**Stated problem**
Can you transcribe the data exactly? Leave the pictures out.

Stored items
──────
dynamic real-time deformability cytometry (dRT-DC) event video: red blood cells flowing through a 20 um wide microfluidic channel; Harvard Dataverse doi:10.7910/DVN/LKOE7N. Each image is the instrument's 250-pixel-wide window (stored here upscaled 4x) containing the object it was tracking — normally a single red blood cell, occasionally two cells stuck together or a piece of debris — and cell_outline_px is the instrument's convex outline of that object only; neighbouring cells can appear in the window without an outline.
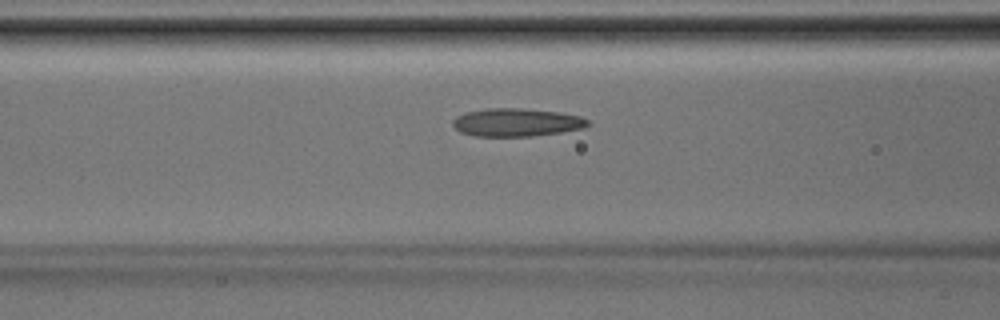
{"species": "Egyptian fruit bat (a non-hibernating species)", "species_latin": "Rousettus aegyptiacus", "temperature_condition": "room temperature", "stored_images_in_passage": 27, "camera_frame_rate_fps": 3000, "um_per_image_px": 0.085, "animal": {"sex": "male"}, "frame": {"image": 1, "passage_image": 5, "time_ms": 1.333, "image_size_px": [1000, 320], "cell_outline_px": [[592, 124], [584, 128], [560, 132], [532, 136], [472, 136], [460, 132], [452, 124], [452, 120], [456, 116], [464, 112], [488, 108], [520, 108], [560, 112], [580, 116], [588, 120]], "centroid_in_image_um": [43.9, 10.4], "position_along_channel_um": 122.7, "area_um2": 22.25}}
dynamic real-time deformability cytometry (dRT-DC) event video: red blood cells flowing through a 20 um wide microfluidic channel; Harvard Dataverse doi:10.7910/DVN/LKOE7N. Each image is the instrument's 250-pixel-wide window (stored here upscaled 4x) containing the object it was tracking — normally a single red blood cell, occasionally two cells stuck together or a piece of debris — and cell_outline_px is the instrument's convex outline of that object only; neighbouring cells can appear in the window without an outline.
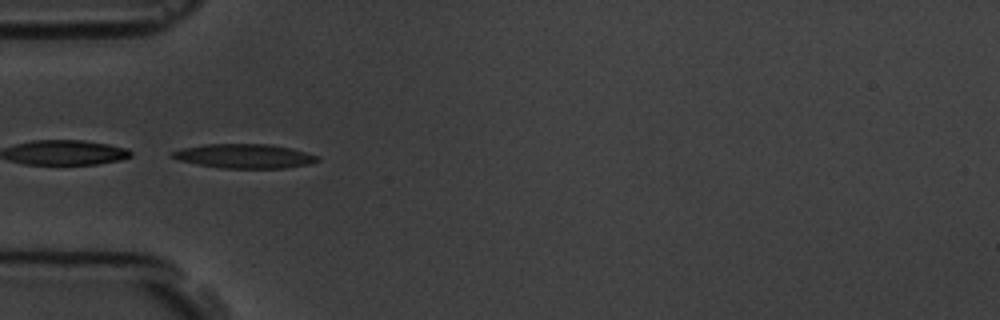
{"species": "common noctule bat (a hibernating species)", "species_latin": "Nyctalus noctula", "temperature_condition": "room temperature", "stored_images_in_passage": 3, "camera_frame_rate_fps": 3000, "um_per_image_px": 0.085, "animal": {"sex": "male", "body_mass_g": 19.5, "forearm_length_mm": 54.6}, "frame": {"image": 1, "passage_image": 2, "time_ms": 1.0, "image_size_px": [1000, 320], "cell_outline_px": [[320, 160], [308, 164], [284, 168], [220, 168], [180, 160], [172, 156], [168, 152], [180, 148], [204, 144], [268, 144], [288, 148], [320, 156]], "centroid_in_image_um": [20.75, 13.26], "position_along_channel_um": 64.3, "area_um2": 20.35}}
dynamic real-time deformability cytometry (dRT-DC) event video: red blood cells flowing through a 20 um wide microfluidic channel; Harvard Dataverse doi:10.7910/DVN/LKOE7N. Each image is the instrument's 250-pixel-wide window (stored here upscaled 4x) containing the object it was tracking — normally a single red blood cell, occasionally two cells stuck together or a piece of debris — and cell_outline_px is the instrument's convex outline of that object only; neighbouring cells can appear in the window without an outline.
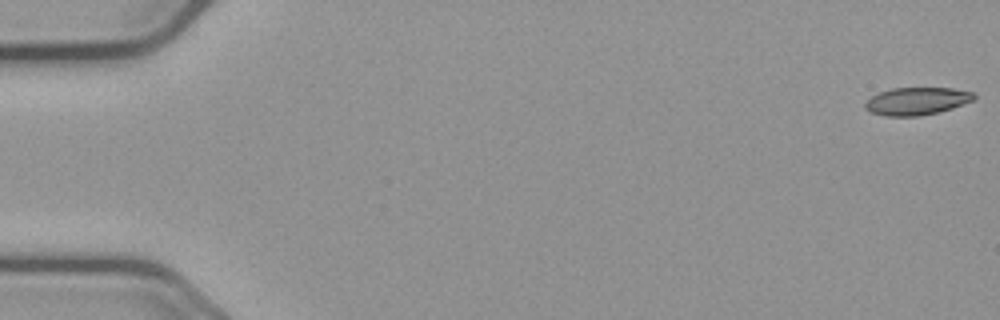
{"species": "common noctule bat (a hibernating species)", "species_latin": "Nyctalus noctula", "temperature_condition": "cold", "stored_images_in_passage": 56, "camera_frame_rate_fps": 3000, "um_per_image_px": 0.085, "animal": {"sex": "male", "body_mass_g": 23.1, "forearm_length_mm": 52.7}, "frame": {"image": 1, "passage_image": 1, "time_ms": 0.0, "image_size_px": [1000, 320], "cell_outline_px": [[976, 100], [940, 112], [916, 116], [888, 116], [872, 112], [864, 108], [864, 104], [872, 96], [880, 92], [892, 88], [952, 88], [976, 92]], "centroid_in_image_um": [77.99, 8.59], "position_along_channel_um": 7.0, "area_um2": 17.57}}
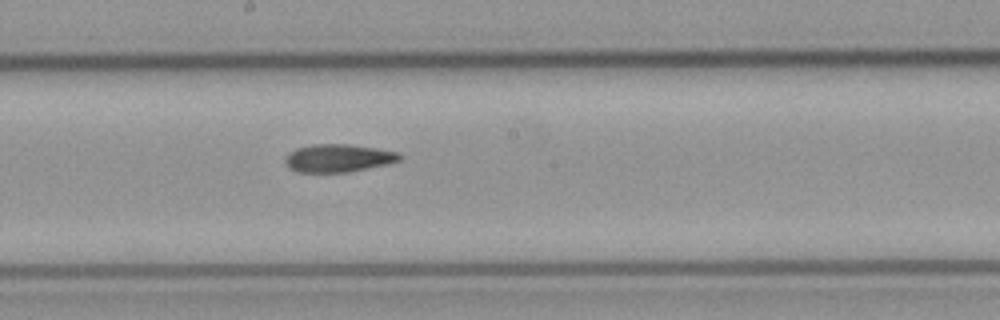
{"frame": {"image": 2, "passage_image": 31, "time_ms": 10.0, "image_size_px": [1000, 320], "cell_outline_px": [[404, 156], [400, 160], [388, 164], [348, 172], [296, 172], [288, 168], [284, 164], [284, 156], [288, 152], [296, 148], [312, 144], [348, 144], [376, 148], [400, 152]], "centroid_in_image_um": [28.73, 13.44], "position_along_channel_um": 219.5, "area_um2": 18.96}}
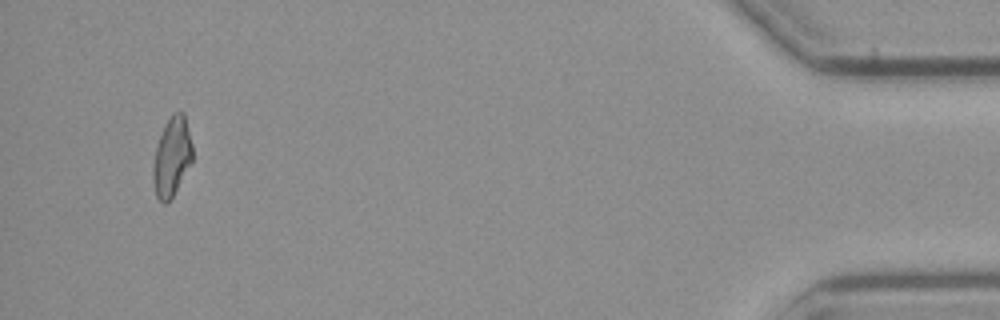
{"frame": {"image": 3, "passage_image": 54, "time_ms": 17.667, "image_size_px": [1000, 320], "cell_outline_px": [[192, 160], [172, 196], [164, 204], [156, 196], [152, 176], [152, 168], [156, 148], [164, 124], [172, 112], [184, 112], [192, 144]], "centroid_in_image_um": [14.59, 13.28], "position_along_channel_um": 420.6, "area_um2": 17.86}, "authors_computed_cell_mechanics": {"area_um2": 18.6116, "velocity_mm_per_s": 3.6752, "shape_relaxation_time_tau1_ms": null, "shape_relaxation_time_tau2_ms": 4.5408, "deformation_change_tau1": null, "deformation_change_tau2": 0.1173}}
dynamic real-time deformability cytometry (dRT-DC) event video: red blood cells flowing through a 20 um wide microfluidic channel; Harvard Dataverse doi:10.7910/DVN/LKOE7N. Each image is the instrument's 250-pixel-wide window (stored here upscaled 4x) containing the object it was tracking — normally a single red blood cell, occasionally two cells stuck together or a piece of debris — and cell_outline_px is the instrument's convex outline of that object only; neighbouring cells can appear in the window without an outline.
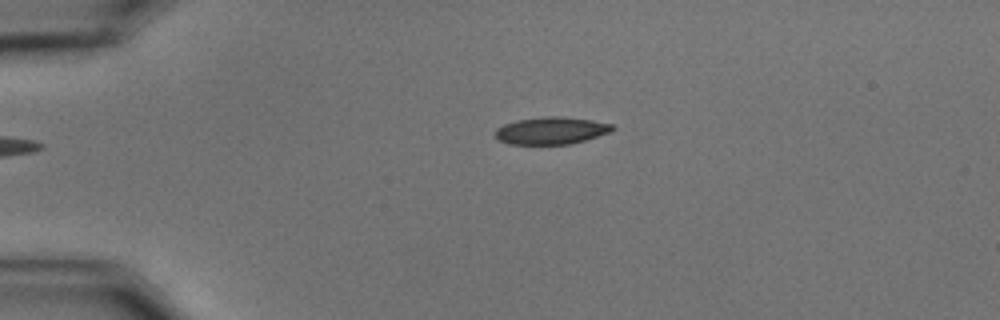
{"species": "common noctule bat (a hibernating species)", "species_latin": "Nyctalus noctula", "temperature_condition": "cold", "stored_images_in_passage": 45, "camera_frame_rate_fps": 3000, "um_per_image_px": 0.085, "animal": {"sex": "male", "body_mass_g": 15.6}, "frame": {"image": 1, "passage_image": 1, "time_ms": 0.0, "image_size_px": [1000, 320], "cell_outline_px": [[616, 128], [608, 132], [584, 140], [568, 144], [508, 144], [500, 140], [496, 136], [496, 128], [504, 124], [516, 120], [544, 116], [560, 116], [592, 120], [612, 124]], "centroid_in_image_um": [46.83, 11.09], "position_along_channel_um": 38.2, "area_um2": 18.44}}
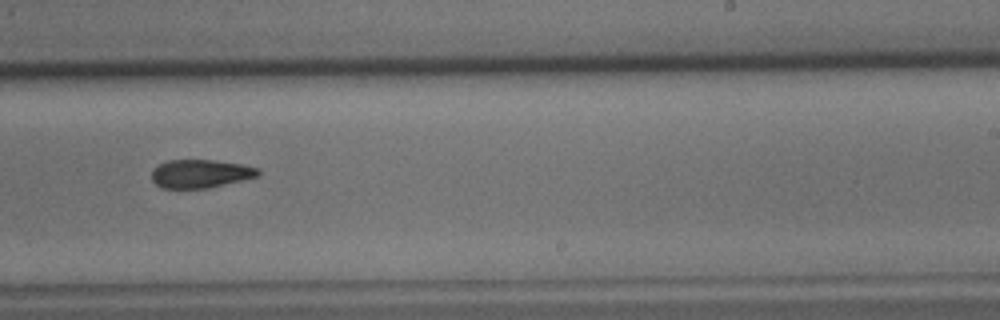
{"frame": {"image": 2, "passage_image": 24, "time_ms": 7.667, "image_size_px": [1000, 320], "cell_outline_px": [[260, 176], [208, 188], [164, 188], [156, 184], [152, 180], [152, 168], [168, 160], [216, 160], [244, 164], [260, 168]], "centroid_in_image_um": [17.08, 14.75], "position_along_channel_um": 271.9, "area_um2": 17.74}}
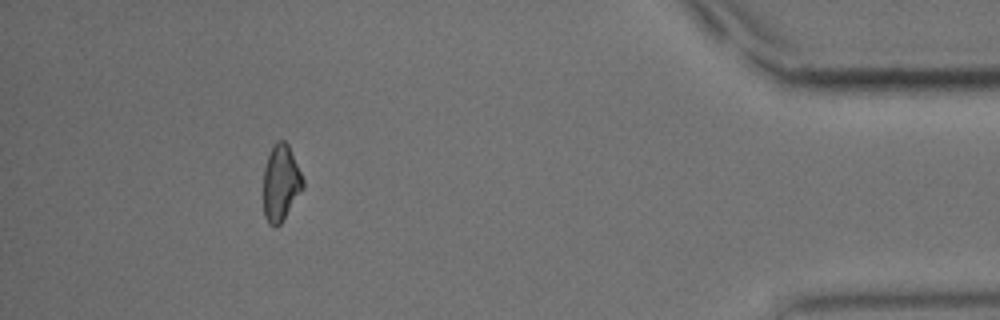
{"frame": {"image": 3, "passage_image": 40, "time_ms": 13.0, "image_size_px": [1000, 320], "cell_outline_px": [[304, 188], [280, 224], [276, 228], [268, 224], [264, 216], [264, 168], [272, 144], [276, 140], [284, 140], [288, 144], [304, 180]], "centroid_in_image_um": [23.87, 15.55], "position_along_channel_um": 411.3, "area_um2": 17.63}, "authors_computed_cell_mechanics": {"area_um2": 18.3804, "velocity_mm_per_s": 3.5496, "shape_relaxation_time_tau1_ms": 9.6886, "shape_relaxation_time_tau2_ms": null, "deformation_change_tau1": 0.2033, "deformation_change_tau2": null}}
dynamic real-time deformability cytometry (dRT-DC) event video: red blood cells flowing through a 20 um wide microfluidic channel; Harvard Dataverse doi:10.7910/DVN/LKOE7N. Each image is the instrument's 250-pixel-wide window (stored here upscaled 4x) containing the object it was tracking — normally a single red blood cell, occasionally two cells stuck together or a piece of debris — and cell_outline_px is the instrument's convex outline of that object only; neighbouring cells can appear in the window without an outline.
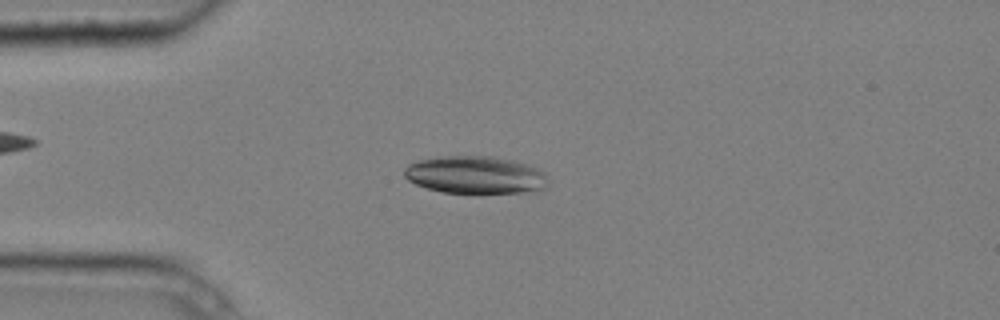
──────
**Result for this task**
dynamic real-time deformability cytometry (dRT-DC) event video: red blood cells flowing through a 20 um wide microfluidic channel; Harvard Dataverse doi:10.7910/DVN/LKOE7N. Each image is the instrument's 250-pixel-wide window (stored here upscaled 4x) containing the object it was tracking — normally a single red blood cell, occasionally two cells stuck together or a piece of debris — and cell_outline_px is the instrument's convex outline of that object only; neighbouring cells can appear in the window without an outline.
{"species": "Egyptian fruit bat (a non-hibernating species)", "species_latin": "Rousettus aegyptiacus", "temperature_condition": "room temperature", "stored_images_in_passage": 27, "camera_frame_rate_fps": 3000, "um_per_image_px": 0.085, "animal": {"sex": "male"}, "frame": {"image": 1, "passage_image": 5, "time_ms": 1.333, "image_size_px": [1000, 320], "cell_outline_px": [[592, 124], [584, 128], [560, 132], [532, 136], [472, 136], [460, 132], [452, 124], [452, 120], [456, 116], [464, 112], [488, 108], [520, 108], [560, 112], [580, 116], [588, 120]], "centroid_in_image_um": [43.9, 10.4], "position_along_channel_um": 122.7, "area_um2": 22.25}}
dynamic real-time deformability cytometry (dRT-DC) event video: red blood cells flowing through a 20 um wide microfluidic channel; Harvard Dataverse doi:10.7910/DVN/LKOE7N. Each image is the instrument's 250-pixel-wide window (stored here upscaled 4x) containing the object it was tracking — normally a single red blood cell, occasionally two cells stuck together or a piece of debris — and cell_outline_px is the instrument's convex outline of that object only; neighbouring cells can appear in the window without an outline.
{"species": "common noctule bat (a hibernating species)", "species_latin": "Nyctalus noctula", "temperature_condition": "room temperature", "stored_images_in_passage": 3, "camera_frame_rate_fps": 3000, "um_per_image_px": 0.085, "animal": {"sex": "male", "body_mass_g": 19.5, "forearm_length_mm": 54.6}, "frame": {"image": 1, "passage_image": 2, "time_ms": 1.0, "image_size_px": [1000, 320], "cell_outline_px": [[320, 160], [308, 164], [284, 168], [220, 168], [180, 160], [172, 156], [168, 152], [180, 148], [204, 144], [268, 144], [288, 148], [320, 156]], "centroid_in_image_um": [20.75, 13.26], "position_along_channel_um": 64.3, "area_um2": 20.35}}
dynamic real-time deformability cytometry (dRT-DC) event video: red blood cells flowing through a 20 um wide microfluidic channel; Harvard Dataverse doi:10.7910/DVN/LKOE7N. Each image is the instrument's 250-pixel-wide window (stored here upscaled 4x) containing the object it was tracking — normally a single red blood cell, occasionally two cells stuck together or a piece of debris — and cell_outline_px is the instrument's convex outline of that object only; neighbouring cells can appear in the window without an outline.
{"species": "common noctule bat (a hibernating species)", "species_latin": "Nyctalus noctula", "temperature_condition": "cold", "stored_images_in_passage": 56, "camera_frame_rate_fps": 3000, "um_per_image_px": 0.085, "animal": {"sex": "male", "body_mass_g": 23.1, "forearm_length_mm": 52.7}, "frame": {"image": 1, "passage_image": 1, "time_ms": 0.0, "image_size_px": [1000, 320], "cell_outline_px": [[976, 100], [940, 112], [916, 116], [888, 116], [872, 112], [864, 108], [864, 104], [872, 96], [880, 92], [892, 88], [952, 88], [976, 92]], "centroid_in_image_um": [77.99, 8.59], "position_along_channel_um": 7.0, "area_um2": 17.57}}
{"frame": {"image": 2, "passage_image": 31, "time_ms": 10.0, "image_size_px": [1000, 320], "cell_outline_px": [[404, 156], [400, 160], [388, 164], [348, 172], [296, 172], [288, 168], [284, 164], [284, 156], [288, 152], [296, 148], [312, 144], [348, 144], [376, 148], [400, 152]], "centroid_in_image_um": [28.73, 13.44], "position_along_channel_um": 219.5, "area_um2": 18.96}}
{"frame": {"image": 3, "passage_image": 54, "time_ms": 17.667, "image_size_px": [1000, 320], "cell_outline_px": [[192, 160], [172, 196], [164, 204], [156, 196], [152, 176], [152, 168], [156, 148], [164, 124], [172, 112], [184, 112], [192, 144]], "centroid_in_image_um": [14.59, 13.28], "position_along_channel_um": 420.6, "area_um2": 17.86}, "authors_computed_cell_mechanics": {"area_um2": 18.6116, "velocity_mm_per_s": 3.6752, "shape_relaxation_time_tau1_ms": null, "shape_relaxation_time_tau2_ms": 4.5408, "deformation_change_tau1": null, "deformation_change_tau2": 0.1173}}
dynamic real-time deformability cytometry (dRT-DC) event video: red blood cells flowing through a 20 um wide microfluidic channel; Harvard Dataverse doi:10.7910/DVN/LKOE7N. Each image is the instrument's 250-pixel-wide window (stored here upscaled 4x) containing the object it was tracking — normally a single red blood cell, occasionally two cells stuck together or a piece of debris — and cell_outline_px is the instrument's convex outline of that object only; neighbouring cells can appear in the window without an outline.
{"species": "common noctule bat (a hibernating species)", "species_latin": "Nyctalus noctula", "temperature_condition": "cold", "stored_images_in_passage": 45, "camera_frame_rate_fps": 3000, "um_per_image_px": 0.085, "animal": {"sex": "male", "body_mass_g": 15.6}, "frame": {"image": 1, "passage_image": 1, "time_ms": 0.0, "image_size_px": [1000, 320], "cell_outline_px": [[616, 128], [608, 132], [584, 140], [568, 144], [508, 144], [500, 140], [496, 136], [496, 128], [504, 124], [516, 120], [544, 116], [560, 116], [592, 120], [612, 124]], "centroid_in_image_um": [46.83, 11.09], "position_along_channel_um": 38.2, "area_um2": 18.44}}
{"frame": {"image": 2, "passage_image": 24, "time_ms": 7.667, "image_size_px": [1000, 320], "cell_outline_px": [[260, 176], [208, 188], [164, 188], [156, 184], [152, 180], [152, 168], [168, 160], [216, 160], [244, 164], [260, 168]], "centroid_in_image_um": [17.08, 14.75], "position_along_channel_um": 271.9, "area_um2": 17.74}}
{"frame": {"image": 3, "passage_image": 40, "time_ms": 13.0, "image_size_px": [1000, 320], "cell_outline_px": [[304, 188], [280, 224], [276, 228], [268, 224], [264, 216], [264, 168], [272, 144], [276, 140], [284, 140], [288, 144], [304, 180]], "centroid_in_image_um": [23.87, 15.55], "position_along_channel_um": 411.3, "area_um2": 17.63}, "authors_computed_cell_mechanics": {"area_um2": 18.3804, "velocity_mm_per_s": 3.5496, "shape_relaxation_time_tau1_ms": 9.6886, "shape_relaxation_time_tau2_ms": null, "deformation_change_tau1": 0.2033, "deformation_change_tau2": null}}
dynamic real-time deformability cytometry (dRT-DC) event video: red blood cells flowing through a 20 um wide microfluidic channel; Harvard Dataverse doi:10.7910/DVN/LKOE7N. Each image is the instrument's 250-pixel-wide window (stored here upscaled 4x) containing the object it was tracking — normally a single red blood cell, occasionally two cells stuck together or a piece of debris — and cell_outline_px is the instrument's convex outline of that object only; neighbouring cells can appear in the window without an outline.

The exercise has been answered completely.